838048 Pte. Dennis Confrey was born on May 10th, 1896, in Stockton, Durham, England, to Michael and Jane Confrey.

Dennis came to Canada as part of the British Home Children program: a scheme meant to given orphaned and destitute children a chance at a better life in the Empire's Dominions. Arriving at the Port of Quebec, aboard the Laurentic in 1913, eighteen year old Dennis was anything but a child when he arrived in Canada. Given his age and the fact both his parents were still alive, he may have used the program by his own volition to gain free passage.

Settling in Hanover, Ontario, Dennis was working as a farmer when, during the summer of 1915, he joined one of the two companies being raised for the C.E.F. by the 31st Regiment, the local militia unit. With the authorization to raise a new battalion, all the men of these two companies were assigned to it.

Dennis attested to the 147th (Grey) Battalion on November 27th, 1915, being assigned to "A" Company under the command of Captain Corrie. He was billeted locally over the winter, until the unit left for training at Camp Niagara in the spring of 1916. As the conditions in the Camp were found wanting the unit moved to the new training facility of Camp Borden in late June.

While in Borden Dennis was anything but a model soldier, having two separate run-ins with the military authorities. In total, he forfeited eighteen days' pay and received ten days Confinement to Barracks for being absent without leave.

At the end of September, the unit received their orders to proceed overseas, but they were detained in Amherst, Nova Scotia, for over a month when a number of soldiers contracted diphtheria. The unit finally sailed for Great Britain, on November 14th, 1916, aboard the ill-fated Titanic's sister ship, the S.S. Olympic. While onboard the ship Dennis once again ran afoul of authorities and was jailed for fifteen days for insubordination.

On January 1st, 1917, the 147th Battalion ceased to exist when it became the nucleus for the 8th Reserve Battalion, whose task it was to supply reinforcements to the 58th Battalion and the 4th C.M.R. Private Confrey was taken on strength of the 4th C.M.R. on March 21st, 1917, in the buildup for the Battle of Arras: the battle that saw the Canadian Corps storm Vimy Ridge.

As the Canadian Corps descended the ridge and carried on with the advance, Dennis was hit by shrapnel on July 17th. Medically evacuated to England, the wound to his buttocks kept him out of the line until the following April. He saw action next during the battles of the final hundred days.

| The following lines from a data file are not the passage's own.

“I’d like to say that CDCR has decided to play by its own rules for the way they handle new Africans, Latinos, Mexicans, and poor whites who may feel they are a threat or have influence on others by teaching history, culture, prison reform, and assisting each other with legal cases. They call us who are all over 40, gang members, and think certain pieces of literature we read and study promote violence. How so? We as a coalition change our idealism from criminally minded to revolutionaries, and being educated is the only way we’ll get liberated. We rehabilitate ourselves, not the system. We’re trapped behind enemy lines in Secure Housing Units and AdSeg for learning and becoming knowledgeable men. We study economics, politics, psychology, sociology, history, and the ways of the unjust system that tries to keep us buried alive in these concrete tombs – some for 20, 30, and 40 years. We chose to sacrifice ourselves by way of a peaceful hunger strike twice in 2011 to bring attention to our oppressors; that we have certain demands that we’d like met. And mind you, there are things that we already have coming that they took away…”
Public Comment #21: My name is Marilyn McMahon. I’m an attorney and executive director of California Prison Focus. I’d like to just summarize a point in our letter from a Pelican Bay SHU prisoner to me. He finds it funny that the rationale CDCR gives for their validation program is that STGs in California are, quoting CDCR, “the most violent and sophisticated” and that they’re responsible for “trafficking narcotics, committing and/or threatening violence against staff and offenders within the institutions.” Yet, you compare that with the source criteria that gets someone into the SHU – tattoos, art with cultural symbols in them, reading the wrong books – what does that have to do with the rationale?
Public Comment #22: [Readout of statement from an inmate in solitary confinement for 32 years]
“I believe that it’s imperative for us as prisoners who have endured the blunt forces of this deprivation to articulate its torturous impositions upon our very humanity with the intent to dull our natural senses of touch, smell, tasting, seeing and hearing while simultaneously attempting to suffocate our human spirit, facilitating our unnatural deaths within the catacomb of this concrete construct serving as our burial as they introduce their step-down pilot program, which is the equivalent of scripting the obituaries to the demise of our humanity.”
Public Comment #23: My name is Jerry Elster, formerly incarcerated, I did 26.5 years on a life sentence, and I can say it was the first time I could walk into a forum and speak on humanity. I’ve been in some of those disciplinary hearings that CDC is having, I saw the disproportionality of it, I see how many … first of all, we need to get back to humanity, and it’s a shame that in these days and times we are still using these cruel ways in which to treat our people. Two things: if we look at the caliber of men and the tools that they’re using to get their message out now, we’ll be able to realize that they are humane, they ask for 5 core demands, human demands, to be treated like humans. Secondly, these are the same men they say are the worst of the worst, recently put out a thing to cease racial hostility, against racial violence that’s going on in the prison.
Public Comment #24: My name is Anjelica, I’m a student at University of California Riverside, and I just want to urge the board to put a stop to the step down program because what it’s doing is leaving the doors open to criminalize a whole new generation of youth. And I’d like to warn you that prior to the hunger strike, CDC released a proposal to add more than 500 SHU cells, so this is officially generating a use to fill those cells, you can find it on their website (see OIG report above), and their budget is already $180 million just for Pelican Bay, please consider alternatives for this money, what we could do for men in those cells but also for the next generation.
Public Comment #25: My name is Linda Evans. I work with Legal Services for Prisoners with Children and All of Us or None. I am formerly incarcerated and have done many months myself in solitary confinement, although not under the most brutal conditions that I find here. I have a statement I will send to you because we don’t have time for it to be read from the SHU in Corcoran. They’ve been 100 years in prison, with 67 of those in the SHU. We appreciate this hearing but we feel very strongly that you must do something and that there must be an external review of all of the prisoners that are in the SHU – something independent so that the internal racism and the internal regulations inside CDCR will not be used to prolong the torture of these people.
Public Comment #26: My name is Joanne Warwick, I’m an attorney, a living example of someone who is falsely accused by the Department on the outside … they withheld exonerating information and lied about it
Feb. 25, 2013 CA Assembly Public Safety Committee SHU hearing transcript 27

Making it through the Battle of Amiens, Dennis was wounded again, on August 28th, during the Battle of Arras, causing a fracture of the ulna of his left arm. Medically evacuated again, he did not return to the front lines, having received his "Blighty". Returning home on the Araguaya, in February of 1919, he was admitted to a military hospital in Whitby, Ontario, to receive further treatment for his wound. Here, yet again, he received penalties for going absent without leave.

838048, Pte. Dennis Confrey was struck off strength of the C.E.F. on May 8th, 1919, and reportedly passed away in 1926.